Fankultur bei RB Leipzig RB Leipzig-Fans begeistern mit Anti-Gewalt-Botschaft beim HSV-Spiel

Leipzig - Wie relevant RB Leipzigs 0:3-Pleite gegen den Hamburger SV für den weiteren Saisonverlauf ist, wird sich in den kommenden Wochen noch zeigen. Die Bedeutung dessen, was sich vor der Partie auf den Rängen ereignete, ist hingegen bereits jetzt nicht hoch genug einzuschätzen: nicht nur für die Leipziger Fanszene, sondern für die Fußball-Fankultur hierzulande generell.
Als die Mannschaften den Rasen betraten, wurden im gesamten Stadion – nicht nur in den Fanblöcken – über 100 Transparente enthüllt. Vor der Fankurve prangte als vereinigendes Motto für diesen Spieltag ein riesiges Banner mit der Aufschrift „Fußball für alle statt menschenverachtender Krawalle”.
Fanforscher Pilz: "Richtige und wichtige Botschaft”
Die Reaktion der Leipziger Anhänger auf die Randale von Dortmund geriet zu einem friedlichen, gewaltfreien, durchaus auch ironischen Gegenprotest, zu einer Demonstration für eine diskriminierungsfreie Fankultur.
Gunter A. Pilz, Soziologe und Experte für Fanszenen, bezeichnet die vielen Dutzend Plakate im Gespräch mit der MZ als „richtige und wichtige Botschaft”. Dass eine gesamte Fanszene in allen Teilen des Stadions für einen respektvollen Umgang miteinander eintritt, bezeichnet er als „ein Novum” im deutschen Fußball. Der Hannoveraner Professor hofft nun, dass die Aktion Strahlkraft auf andere Standorte hat.

* **Gegebenes Material**:
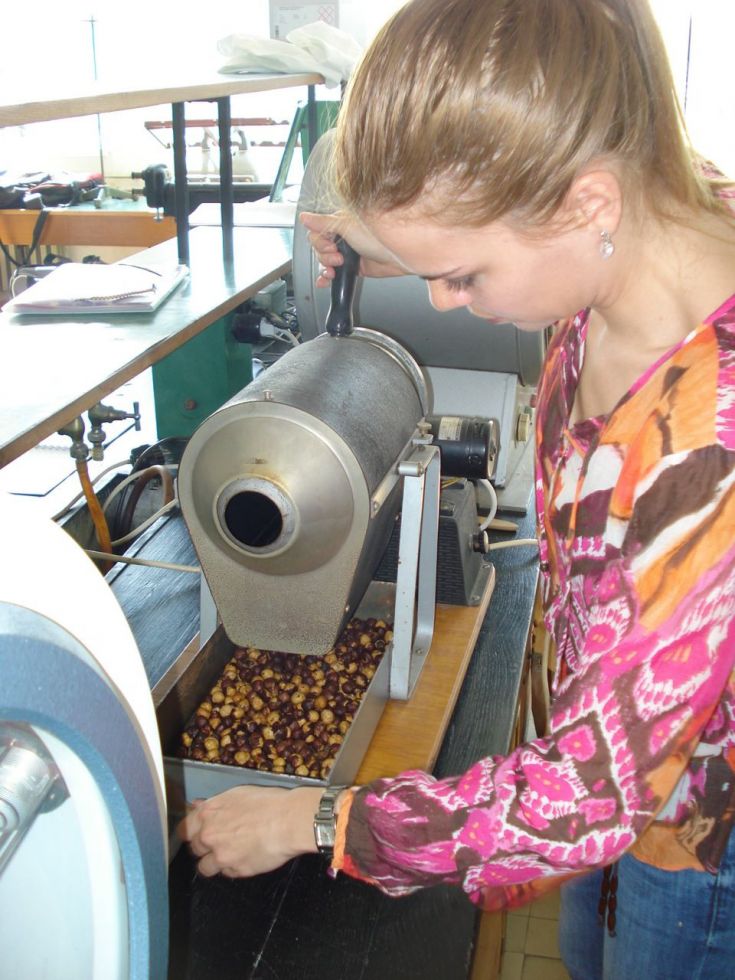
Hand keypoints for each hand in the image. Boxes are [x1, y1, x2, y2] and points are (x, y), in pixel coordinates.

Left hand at [177, 784, 321, 877]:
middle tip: (222, 840)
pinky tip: (247, 856)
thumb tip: (197, 806)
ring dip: (215, 862)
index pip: (184, 829)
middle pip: (194, 848)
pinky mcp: (236, 871)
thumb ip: (213, 804)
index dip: (191, 831)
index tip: (197, 833)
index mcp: (207, 814)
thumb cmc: (267, 802)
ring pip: (205, 867)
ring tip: (232, 853)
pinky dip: (234, 868)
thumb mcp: (237, 794)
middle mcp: (209, 836)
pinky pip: (227, 873)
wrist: (288, 820)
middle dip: (205, 846)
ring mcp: (221, 856)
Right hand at [299, 211, 406, 285]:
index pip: (316, 232)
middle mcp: (343, 236)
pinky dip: (327, 279)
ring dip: (326, 268)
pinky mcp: (353, 268)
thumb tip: (303, 217)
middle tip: (338, 258)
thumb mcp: (347, 226)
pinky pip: (335, 274)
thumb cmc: (379, 235)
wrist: (399, 254)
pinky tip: (324, 281)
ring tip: (337, 269)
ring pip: (325, 262)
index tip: (330, 245)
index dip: (319, 241)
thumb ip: (323, 223)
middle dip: (325, 256)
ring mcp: (348, 253)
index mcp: (340, 222)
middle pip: (319, 248)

* **Ziel der Übung**: Gib den Artikel über die Anti-Gewalt-Botschaft der Leipziger Fans vollständig und Wort für Wort wieder. Stütze dich ausschließlich auf den Artikel.

* **Ergebnis der Übung**:
Fankultur bei RB Leipzig RB Leipzig-Fans begeistern mit Anti-Gewalt-Botschaft beim HSV-Spiel

Leipzig - Wie relevant RB Leipzigs 0:3-Pleite gegen den Hamburger SV für den weiteren Saisonverlauf ist, wird sich in den kommenden Wochen noch zeigen. Die Bedeutung dessen, was sich vor der Partie auf den Rängen ereignete, ist hingegen bereits jetzt nicht hoch genug einzuschätzen: nicht nur für die Leipziger Fanszene, sondern für die Fußball-Fankultur hierzulande generell.
Als die Mannschaften den Rasen betraten, wurden im gesamten Stadion – nicht nur in den Fanblöcken – über 100 Transparente enthüllt. Vor der Fankurve prangte als vereinigendes Motto für diesen Spieltag ein riesiges Banner mit der Aufschrift „Fußball für alle statt menschenverachtender Krawalle”.
Fanforscher Pilz: "Richtige und wichtige Botschaft”
Die Reaktion der Leipziger Anhänger auf die Randale von Dortmund geriet zu einem friedlichen, gewaltfreien, durchaus auch ironischen Gegenprotest, zu einer Demonstration für eine diskriminierungsfreie Fankultur.
Gunter A. Pilz, Soziologe und Experte für Fanszenen, bezeichnet die vielen Dutzend Plakate im Gespräch mit der MZ als „richtige und wichtige Botschaft”. Dass eine gesamte Fanszene in allen Teilen des Stadions für einen respektvollen Umgang miteinander eintritt, bezeichnet er als „ein Novum” im deutschen Fußball. Der Hannoveraner Professor hofft nun, dass die Aktion Strahlkraft auf andere Standorte hat.